Pew Research: Partisan polarization surges in Bush, Obama years

2012 study by the Pew Research Center on shifts in American political values, including politics, business, immigration and religion, from 1987-2012.

Politcal polarization (iStock)

It’s no secret that American politics have become more polarized over the last several decades, particularly when it comes to hot-button issues such as taxation, climate change, and the national debt.

A 2012 report published by the Pew Research Center for the People & the Press, “Partisan Polarization Surges in Bush, Obama Years,” confirms these changes in the political values of American voters over time. The annual report surveyed more than 3,000 adults about social and economic issues, including politics, business, immigration and religion. The authors then compiled a comprehensive synthesis of survey findings from the last 25 years.

Key findings include:

  • While differences of opinion along the lines of age, gender, ethnicity and class have remained relatively stable over time, the partisan divide has grown dramatically in recent years: “The Obama presidency has witnessed the most extreme partisan reaction to government in the past 25 years.”
  • More voters were unaffiliated with a major party than at any other point in the last 75 years: as of 2012: 38% of respondents were independents, 32% were Democrats and 24% were Republicans. Of the independents, 43% considered themselves moderate, 30% leaned conservative and 22% leaned liberal.
  • In 1987, 62% of Republicans thought government should “take care of people who can’t take care of themselves”; in 2012, only 40% of Republicans thought it should.
  • Views on the environment are as divided as those on the social safety net; the gap is due to a significant decline in Republican support for governmental protections. In 1992, 86% of Republicans agreed that “there needs to be stricter laws and regulations to protect the environment.” In 2012, just 47% of Republicans agreed.
  • Democrats’ views on religion and family values have changed significantly over the last 25 years. In 1987, 86% of Democrats said they had “old-fashioned values” about family and marriage; by 2012, only 60% said so. Republican support for “old-fashioned” values has remained relatively steady, from 92% in 1987 to 88% in 2012.
  • The Republican party has gotten older, and more Republicans identify as “conservative.” The Democratic Party has gotten more nonwhite, and more Democrats identify as “liberal.”
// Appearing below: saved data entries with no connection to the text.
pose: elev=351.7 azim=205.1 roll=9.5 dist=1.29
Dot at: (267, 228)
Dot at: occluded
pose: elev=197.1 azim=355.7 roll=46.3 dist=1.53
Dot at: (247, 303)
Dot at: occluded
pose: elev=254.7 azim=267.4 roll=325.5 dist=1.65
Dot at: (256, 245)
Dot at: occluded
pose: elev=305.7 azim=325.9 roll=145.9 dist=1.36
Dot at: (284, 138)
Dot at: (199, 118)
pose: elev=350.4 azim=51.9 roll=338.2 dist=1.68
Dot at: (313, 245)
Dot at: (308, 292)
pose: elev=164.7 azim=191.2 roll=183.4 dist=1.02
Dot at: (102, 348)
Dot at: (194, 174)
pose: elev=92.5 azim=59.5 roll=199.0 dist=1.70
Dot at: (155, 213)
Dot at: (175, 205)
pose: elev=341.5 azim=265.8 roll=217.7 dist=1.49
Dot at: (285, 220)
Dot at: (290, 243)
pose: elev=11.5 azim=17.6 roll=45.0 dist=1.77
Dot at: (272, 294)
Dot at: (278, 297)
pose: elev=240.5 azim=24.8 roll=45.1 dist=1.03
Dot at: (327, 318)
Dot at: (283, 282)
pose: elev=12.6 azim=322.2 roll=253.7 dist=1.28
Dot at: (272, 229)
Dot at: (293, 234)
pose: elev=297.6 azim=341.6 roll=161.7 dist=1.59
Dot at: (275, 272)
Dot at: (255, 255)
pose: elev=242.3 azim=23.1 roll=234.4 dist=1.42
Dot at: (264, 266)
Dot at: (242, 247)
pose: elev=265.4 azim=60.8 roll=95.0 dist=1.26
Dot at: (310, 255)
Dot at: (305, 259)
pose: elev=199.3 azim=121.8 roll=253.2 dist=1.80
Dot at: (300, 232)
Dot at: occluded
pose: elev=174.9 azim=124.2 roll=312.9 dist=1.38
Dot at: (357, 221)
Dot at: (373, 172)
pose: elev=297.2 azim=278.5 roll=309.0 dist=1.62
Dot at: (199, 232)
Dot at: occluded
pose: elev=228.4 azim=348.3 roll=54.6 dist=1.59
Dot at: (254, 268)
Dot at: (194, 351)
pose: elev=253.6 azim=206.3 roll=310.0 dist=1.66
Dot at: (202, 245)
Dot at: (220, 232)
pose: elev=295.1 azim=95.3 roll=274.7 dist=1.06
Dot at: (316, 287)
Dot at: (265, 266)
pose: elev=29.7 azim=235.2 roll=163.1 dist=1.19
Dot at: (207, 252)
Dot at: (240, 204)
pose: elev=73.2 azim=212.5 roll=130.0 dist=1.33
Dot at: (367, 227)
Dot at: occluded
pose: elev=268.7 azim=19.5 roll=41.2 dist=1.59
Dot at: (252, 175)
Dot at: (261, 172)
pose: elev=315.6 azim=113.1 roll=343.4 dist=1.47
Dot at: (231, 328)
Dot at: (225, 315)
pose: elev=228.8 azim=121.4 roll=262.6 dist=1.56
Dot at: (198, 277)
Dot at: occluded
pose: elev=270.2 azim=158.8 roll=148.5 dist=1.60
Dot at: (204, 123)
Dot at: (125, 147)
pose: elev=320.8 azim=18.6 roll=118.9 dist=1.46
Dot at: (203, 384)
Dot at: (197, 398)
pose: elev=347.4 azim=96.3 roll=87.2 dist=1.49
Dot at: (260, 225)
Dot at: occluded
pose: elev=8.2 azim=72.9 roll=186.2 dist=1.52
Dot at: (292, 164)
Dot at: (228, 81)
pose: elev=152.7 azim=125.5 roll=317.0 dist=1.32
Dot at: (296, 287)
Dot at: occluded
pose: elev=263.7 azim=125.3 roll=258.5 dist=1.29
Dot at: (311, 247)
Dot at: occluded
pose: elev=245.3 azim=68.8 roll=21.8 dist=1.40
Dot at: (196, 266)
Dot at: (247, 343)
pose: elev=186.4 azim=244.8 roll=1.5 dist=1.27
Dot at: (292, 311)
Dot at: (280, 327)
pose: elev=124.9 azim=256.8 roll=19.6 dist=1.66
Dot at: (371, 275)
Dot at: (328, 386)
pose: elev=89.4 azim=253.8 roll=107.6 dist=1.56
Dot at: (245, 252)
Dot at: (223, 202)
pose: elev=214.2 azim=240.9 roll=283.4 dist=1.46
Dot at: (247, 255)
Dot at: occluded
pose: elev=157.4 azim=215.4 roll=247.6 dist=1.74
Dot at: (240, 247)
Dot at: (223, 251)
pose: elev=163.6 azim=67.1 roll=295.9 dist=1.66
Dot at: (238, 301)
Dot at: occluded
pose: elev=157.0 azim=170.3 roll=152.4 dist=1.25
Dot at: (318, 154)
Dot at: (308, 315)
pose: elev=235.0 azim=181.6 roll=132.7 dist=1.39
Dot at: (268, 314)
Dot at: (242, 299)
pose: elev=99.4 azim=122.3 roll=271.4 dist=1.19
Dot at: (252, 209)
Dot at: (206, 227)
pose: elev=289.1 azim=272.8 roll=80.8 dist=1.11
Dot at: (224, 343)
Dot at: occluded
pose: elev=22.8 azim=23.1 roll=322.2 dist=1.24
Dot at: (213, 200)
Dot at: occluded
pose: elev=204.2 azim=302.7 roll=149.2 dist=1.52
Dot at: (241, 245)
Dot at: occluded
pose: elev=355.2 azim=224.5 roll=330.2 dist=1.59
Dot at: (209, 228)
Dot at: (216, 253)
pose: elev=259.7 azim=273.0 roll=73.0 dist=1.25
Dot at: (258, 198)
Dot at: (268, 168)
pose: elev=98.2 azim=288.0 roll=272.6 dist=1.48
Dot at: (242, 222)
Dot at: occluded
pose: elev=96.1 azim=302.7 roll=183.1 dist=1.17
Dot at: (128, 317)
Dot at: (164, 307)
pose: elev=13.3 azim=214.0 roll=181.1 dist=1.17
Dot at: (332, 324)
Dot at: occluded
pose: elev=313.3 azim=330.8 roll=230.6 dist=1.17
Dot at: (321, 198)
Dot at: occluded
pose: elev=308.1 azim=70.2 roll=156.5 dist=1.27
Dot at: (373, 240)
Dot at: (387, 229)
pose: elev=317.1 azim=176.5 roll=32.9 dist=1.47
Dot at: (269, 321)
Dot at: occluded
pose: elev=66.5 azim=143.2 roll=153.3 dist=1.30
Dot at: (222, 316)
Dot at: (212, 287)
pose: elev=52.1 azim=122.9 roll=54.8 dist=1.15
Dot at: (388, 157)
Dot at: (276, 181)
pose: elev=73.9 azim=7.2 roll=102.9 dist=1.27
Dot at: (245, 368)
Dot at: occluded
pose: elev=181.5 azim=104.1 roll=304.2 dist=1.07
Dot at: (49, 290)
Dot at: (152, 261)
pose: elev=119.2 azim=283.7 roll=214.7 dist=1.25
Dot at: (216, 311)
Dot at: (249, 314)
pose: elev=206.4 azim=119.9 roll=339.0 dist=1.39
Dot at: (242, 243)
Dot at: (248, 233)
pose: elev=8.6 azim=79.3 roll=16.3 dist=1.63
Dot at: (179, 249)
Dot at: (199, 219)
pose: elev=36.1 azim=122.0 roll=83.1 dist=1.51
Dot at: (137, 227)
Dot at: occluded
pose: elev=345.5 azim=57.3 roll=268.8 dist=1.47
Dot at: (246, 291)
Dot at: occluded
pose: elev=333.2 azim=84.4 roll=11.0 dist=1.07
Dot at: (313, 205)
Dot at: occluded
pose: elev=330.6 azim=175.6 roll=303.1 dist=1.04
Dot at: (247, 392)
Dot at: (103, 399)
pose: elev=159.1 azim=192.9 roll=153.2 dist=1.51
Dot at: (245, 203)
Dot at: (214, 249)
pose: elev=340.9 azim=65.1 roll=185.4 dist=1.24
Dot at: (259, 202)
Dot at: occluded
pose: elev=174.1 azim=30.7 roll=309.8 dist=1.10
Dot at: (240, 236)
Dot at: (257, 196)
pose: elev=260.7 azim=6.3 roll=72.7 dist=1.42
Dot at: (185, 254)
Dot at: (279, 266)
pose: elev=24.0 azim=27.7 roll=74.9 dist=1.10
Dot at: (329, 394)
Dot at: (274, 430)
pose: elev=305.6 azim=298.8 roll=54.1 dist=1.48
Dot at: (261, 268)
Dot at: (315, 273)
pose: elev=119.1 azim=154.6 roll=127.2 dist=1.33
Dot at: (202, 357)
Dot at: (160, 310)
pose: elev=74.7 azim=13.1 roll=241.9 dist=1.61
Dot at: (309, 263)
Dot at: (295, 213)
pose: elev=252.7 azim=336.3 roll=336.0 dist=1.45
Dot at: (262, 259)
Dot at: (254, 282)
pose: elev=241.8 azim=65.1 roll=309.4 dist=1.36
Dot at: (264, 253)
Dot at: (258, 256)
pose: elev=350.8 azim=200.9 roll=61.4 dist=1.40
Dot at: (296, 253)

The researchers note that the two major parties have rarely moved in tandem. Where polarization has increased, generally it is because one party shifted while the other stayed relatively constant. “As Americans head to the polls this November, their values and basic beliefs are more polarized along partisan lines than at any point in the past 25 years. Unlike in 1987, when this series of surveys began, the values gap between Republicans and Democrats is now greater than gender, age, race or class divides.”